To identify potential outliers in a data set using the quartiles and median, you can calculate the interquartile range (IQR) and then determine if any data points fall significantly below the first quartile (Q1 - 1.5 * IQR) or significantly above the third quartile (Q3 + 1.5 * IQR). The IQR is the range between the first quartile (Q1) and the third quartile (Q3).
In this case:
- Median (Q2) = 55
- First Quartile (Q1) = 50
- Third Quartile (Q3) = 70
Calculate the IQR:
IQR = Q3 - Q1 = 70 - 50 = 20
Now, use the IQR to determine the potential outliers:
Lower Bound = Q1 - 1.5 * IQR = 50 - 1.5 * 20 = 50 - 30 = 20
Upper Bound = Q3 + 1.5 * IQR = 70 + 1.5 * 20 = 70 + 30 = 100
So, any data points less than 20 or greater than 100 are potential outliers.
Among the given options:
- Option 1: Data points less than 40 and greater than 80 are potential outliers. This option is not entirely correct, as it uses different values (40 and 80) as the thresholds.

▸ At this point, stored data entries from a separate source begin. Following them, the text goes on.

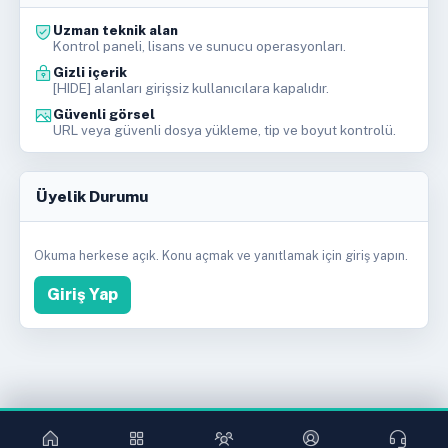
Uzman teknik alan
Kontrol paneli, lisans ve sunucu operasyonları.
Gizli içerik
[HIDE] alanları girişsiz kullanıcılara kapalıdır.
Güvenli görsel
URL veya güvenli dosya yükleme, tip ve boyut kontrolü.
Üyelik Durumu
Okuma herkese açık. Konu açmak ve yanıtlamak için giriş yapın.
Giriş Yap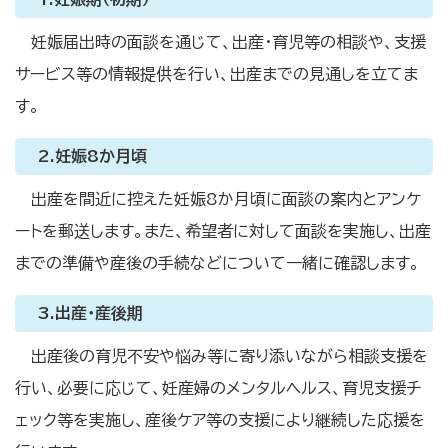
妊娠届出時の面談を通じて、出産・育児等の相談や、支援
サービス等の情報提供を行い、出産までの見通しを立てま
す。
2.妊娠8か月頃
出産を間近に控えた妊娠8か月頃に面談の案内とアンケ
ートを郵送します。また、希望者に対して面談を実施し、出産
までの準備や産後の手続などについて一緒に確認します。
3.出産・産後期
出産後の育児不安や悩み等に寄り添いながら相談支援を
行い、必要に応じて、妊産婦のメンタルヘルス、育児支援チ
ェック等を実施し、産後ケア等の支援により継続した応援を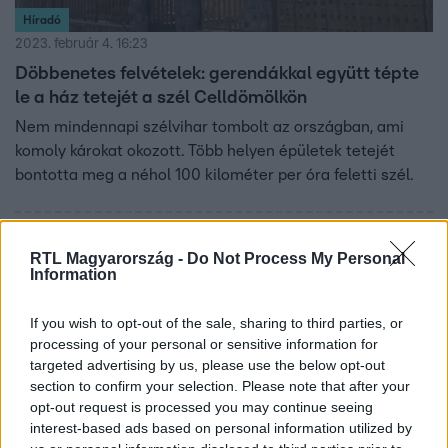
Híradó
2023. február 4. 16:23
Döbbenetes felvételek: gerendákkal együtt tépte
le a ház tetejét a szél Celldömölkön
Nem mindennapi szélvihar tombolt az országban, ami
komoly károkat okozott. Több helyen épületek tetejét
bontotta meg a néhol 100 kilométer per óra feletti szél.
RTL Magyarország -
Do Not Process My Personal
Information
If you wish to opt-out of the sale, sharing to third parties, or
processing of your personal or sensitive information for
targeted advertising by us, please use the below opt-out
section to confirm your selection. Please note that after your
opt-out request is processed you may continue seeing
interest-based ads based on personal information utilized by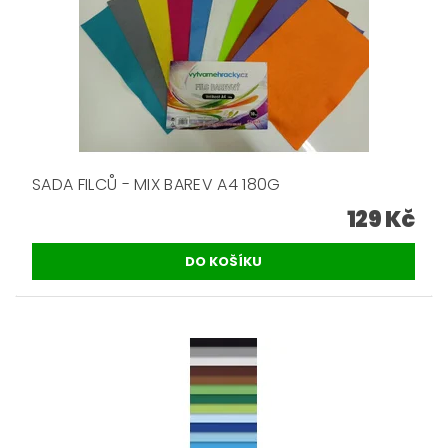
SADA FILCŮ - MIX BAREV A4 180G
129 Kč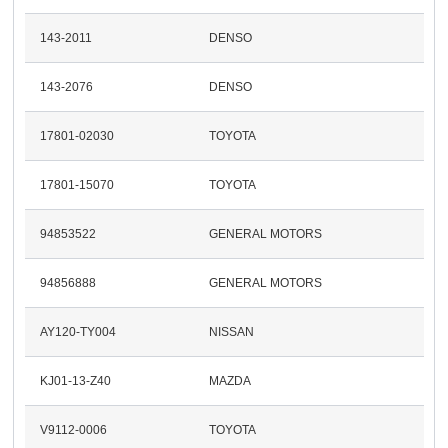
143-2011
DENSO
143-2076
DENSO
17801-02030
TOYOTA
17801-15070
TOYOTA
94853522
GENERAL MOTORS
94856888
GENERAL MOTORS
AY120-TY004
NISSAN
KJ01-13-Z40
MAZDA
V9112-0006
TOYOTA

- Option 2: Data points less than 35 and greater than 85 are potential outliers. This option is also not entirely correct; the thresholds should be 20 and 100 based on the calculated values.
- Option 3: Data points less than 45 and greater than 75 are potential outliers. This option is not entirely correct; the thresholds should be 20 and 100 based on the calculated values.
- Option 4: Data points less than 30 and greater than 90 are potential outliers. This option correctly identifies the potential outliers based on the calculated values.
So, **Option 4** is the correct choice for identifying the potential outliers in the data set.